Una tarde de agosto. Recorro las calles del barrio parisino de Marais siguiendo los pasos del Libro de réquiems (Edhasa), de Mauricio Wiesenthal. Poco antes había observado desde mi buhardilla en el barrio de Ópera los tejados de mis vecinos, y me imaginaba a Mimí en el aria Quando m’en vo (La Bohème). Muchas vidas, y mucha historia desde allí arriba.

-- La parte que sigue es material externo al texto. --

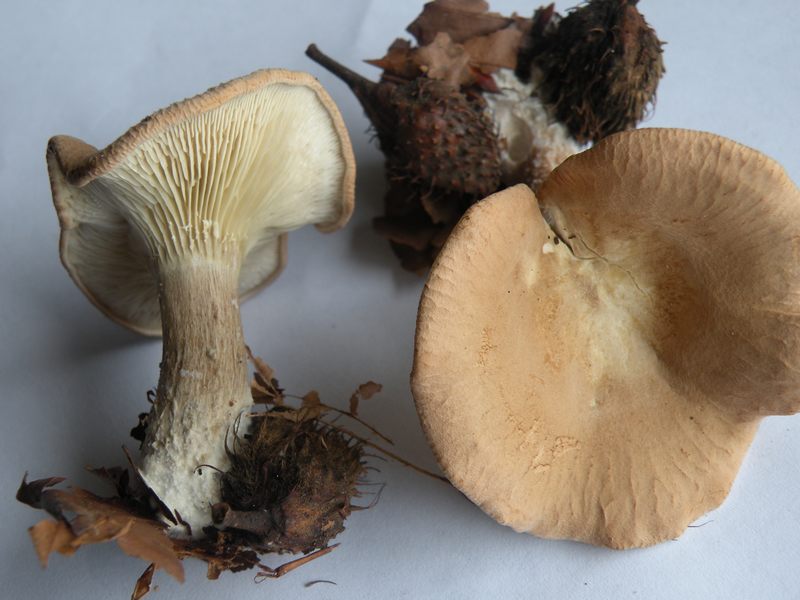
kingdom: Fungi
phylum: Basidiomycota
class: Agaricomycetes
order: Agaricales
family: Tricholomataceae
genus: Infundibulicybe
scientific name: Infundibulicybe alkaliviolascens
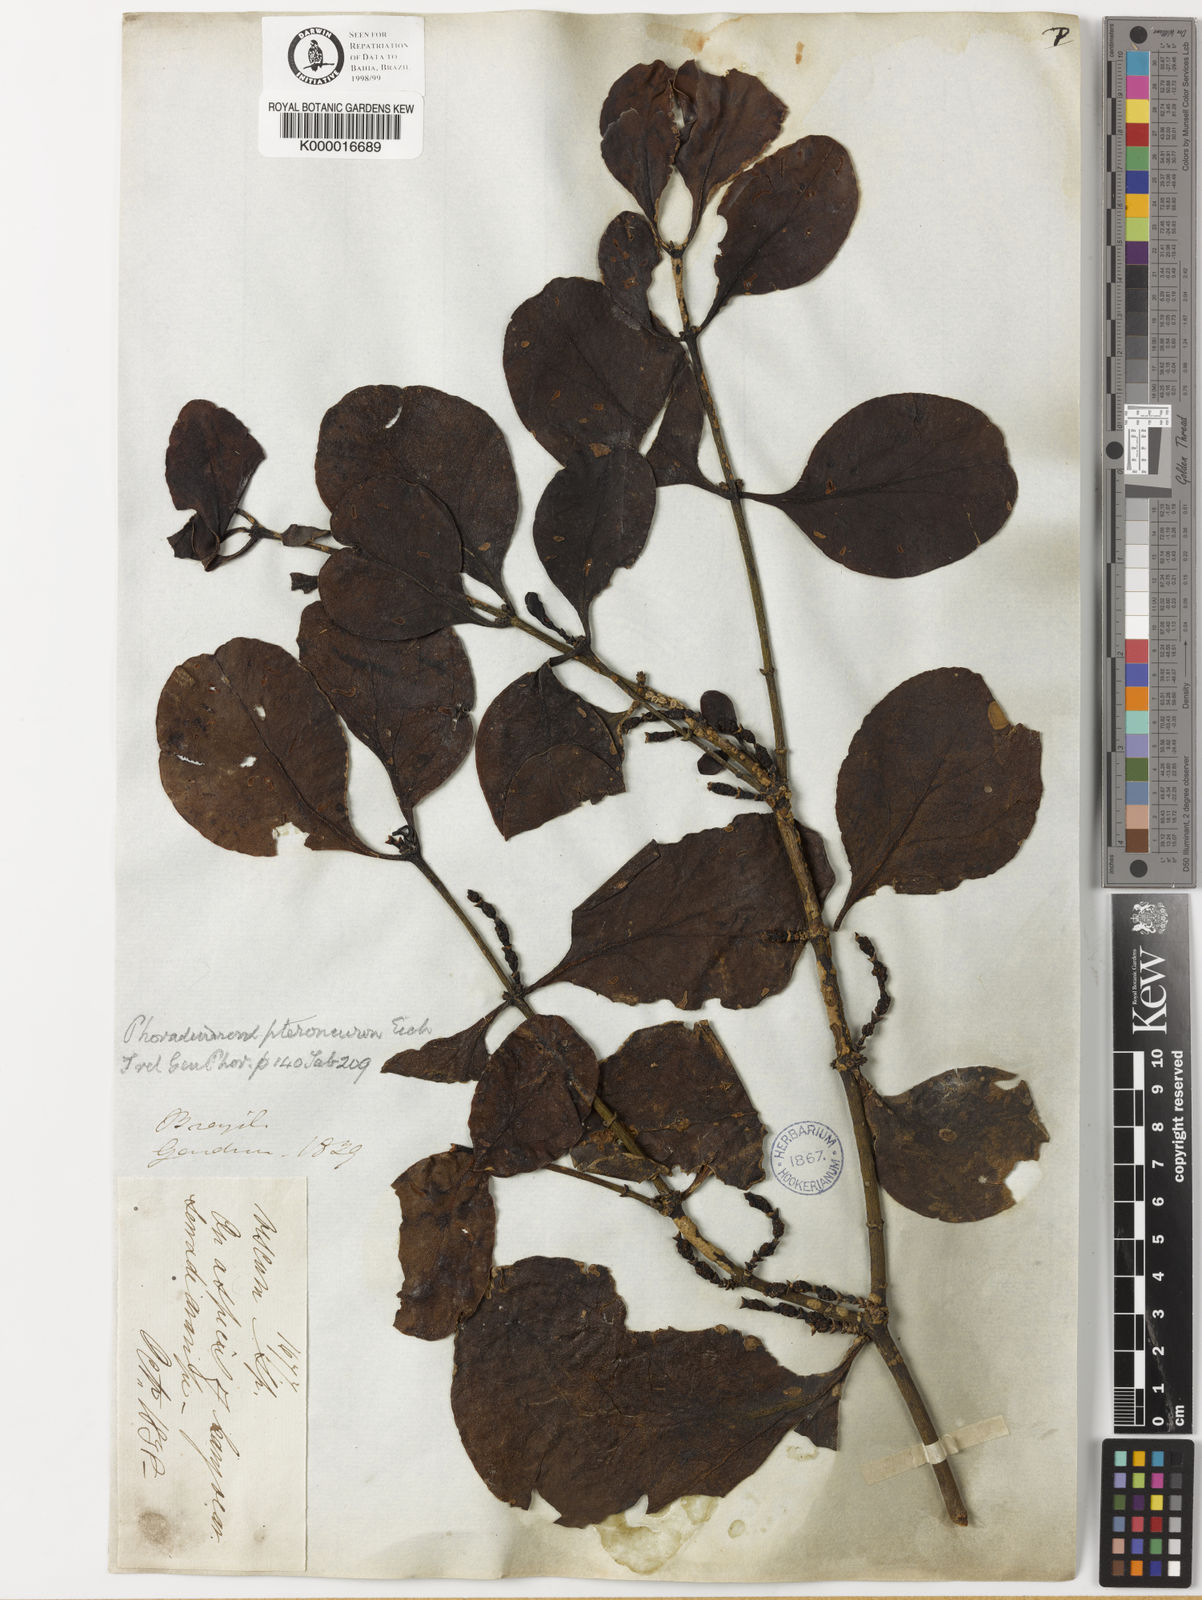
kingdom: Plantae
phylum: Tracheophyta
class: Magnoliopsida
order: Santalales
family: Viscaceae
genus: Phoradendron
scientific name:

Wiesenthal dice que «ser europeo es vivir en un pequeño continente que puede recorrerse a pie. Y el pie es, también, una medida de la poesía…». Y constato esta medida durante un paseo por las calles del barrio judío y la plaza de Los Vosgos. Traslado de un lado a otro el Libro de réquiems a modo de guía y me dejo llevar por las calles de ese París lleno de referencias. Me impone la presencia de la habitación de Marcel Proust, ahora en el museo Carnavalet y me lleno de su tiempo y del camino de Swann hasta llegar a la Place des Vosges. Es un día soleado, pero ya la tarde ha llenado de melancolía el recuerdo que se esconde entre los balcones y las chimeneas admirables que parecen de otro tiempo. La literatura posee también ese lado obsesivo. Y, a fuerza de meternos en los libros, necesitamos verlos o intuirlos en la vida. Viajar puede ser para algunos algo más que transitar por calles y autopistas.
Y, claro, allí, en aquella esquina veo una bandera francesa ondeando en un balcón, el que fuera el balcón de Victor Hugo. En la misma acera, siguiendo la ruta de los soportales, veo las mesas de la terraza del Restaurant La Place Royale justo al lado de la casa de Madame Sêvigné. Si la felicidad se puede vestir de alguna manera, en parte, creo, puede hablar francés y se acompaña suntuosamente por el sabor del foie y el aroma del borgoña. Mientras miro el color de picota del vino, me acuerdo de unas jugosas reflexiones que había leído esa misma mañana mientras recorría el trayecto entre Clemond-Ferrand y París. Mauricio Wisenthal habla sobre sus lecturas de juventud y recuerda aquellos aventureros primeros años de su vida. Él cree que hay notables diferencias entre los lectores de Camus y Sartre de aquella época. Por lo visto, o una cosa o la otra. Los lectores de Camus -dice- «teníamos las novias más guapas, más intrépidas y audaces». En cambio, «los secuaces de Sartre solo salían con niñas freudianas y marxistas. Intelectuales pragmáticas y miopes». Tampoco está mal esa otra manera de ver las cosas.